It’s summer—that amazing time of year when fresh produce abounds. As a dietitian and nutrition editor I love that there’s an abundance of fresh, delicious and healthy choices. Better yet many of summer’s fruits and vegetables are brimming with secret health benefits. Here are some of foods and why they’re a particularly good choice in the summer.
1. Iced Tea
Sure, a tall glass of iced tea on a hot day is refreshing, but did you know it might also do your body good? Studies show if you drink tea regularly, you may lower your risk of Alzheimer’s and diabetes, plus have healthier teeth and gums and stronger bones. A tall glass of iced tea on a hot day is refreshing and does good things for your body. Tea is rich in the important class of antioxidants called flavonoids, so enjoy it cold in summer and warm in winter.
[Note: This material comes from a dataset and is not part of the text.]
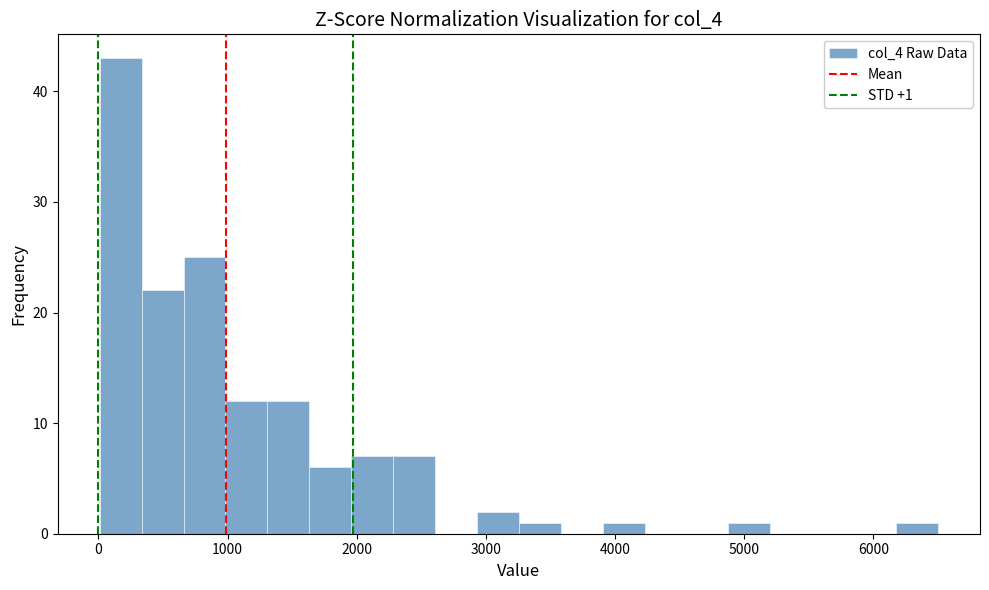

Around what value on the x-axis is the tallest bar? Give the approximate position of its centre, as read against the axis.

200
Nothing says summer like fresh sweet corn. And did you know that two antioxidants-lutein and zeaxanthin-in corn may act like natural sunglasses, helping to form macular pigment that filters out some of the sun’s damaging rays. It’s true. The same antioxidants may also help lower your risk of developing age-related macular degeneration-the leading cause of blindness in people over the age of 60 (though much of the damage occurs decades earlier).
3. Tart Cherries
These red berries deliver a host of health benefits. Drinking tart cherry juice can help you get a better night’s sleep and quell post-workout pain. The compounds in tart cherries may also help you slim down and get leaner. The anthocyanin activate a molecule that helps rev up fat burning and decrease fat storage, so make a juice today.
Tomatoes are packed with vitamins and add color to every meal. But eating tomatoes could give you a little extra sun protection. The carotenoids that makes tomatoes red is called lycopene, which is used in sunscreens. So there is an argument claiming eating more tomatoes may protect your skin from sunburn.
Raspberries are a great source of fiber—some of it soluble in the form of pectin, which helps lower cholesterol. One cup of raspberries has 8 grams of fiber—and a study in the Journal of Nutrition suggests that eating more fiber may help prevent weight gain or even promote weight loss. Over the course of a two-year study, researchers found that when study participants boosted their fiber by 8 grams for every 1,000 calories, they lost about 4 1/2 pounds. Try it for yourself. If you’re consuming 2,000 calories per day, aim to increase your fiber by 16 grams
Staying hydrated keeps your memory sharp and your mood stable. It also helps keep your body cool (by sweating) during hot summer months. The good news is that you don’t just have to drink water. You can eat it, too: in addition to delivering skin-protecting lycopene, watermelon is 92 percent water (hence the name).Research shows that eating foods that are full of water helps keep you satisfied on fewer calories. (Interestingly enough, drinking water alongside foods doesn’t have the same effect.)
7. Iced Coffee
An iced pick-me-up is a great way to start your summer mornings. Better yet: drinking a single cup of coffee daily may lower your risk of developing skin cancer. In one study of more than 93,000 women, published in the European Journal of Cancer Prevention, those who drank one cup of caffeinated coffee a day reduced their risk of developing nonmelanoma skin cancer by about 10 percent. And the more they drank—up to about 6 cups or so per day—the lower their risk. Decaf didn’t seem to offer the same protection.
Fresh blueberries straight from the berry patch are a special treat! Turns out the antioxidants in them may help ward off muscle fatigue by mopping up the additional free radicals that muscles produce during exercise, according to recent research out of New Zealand.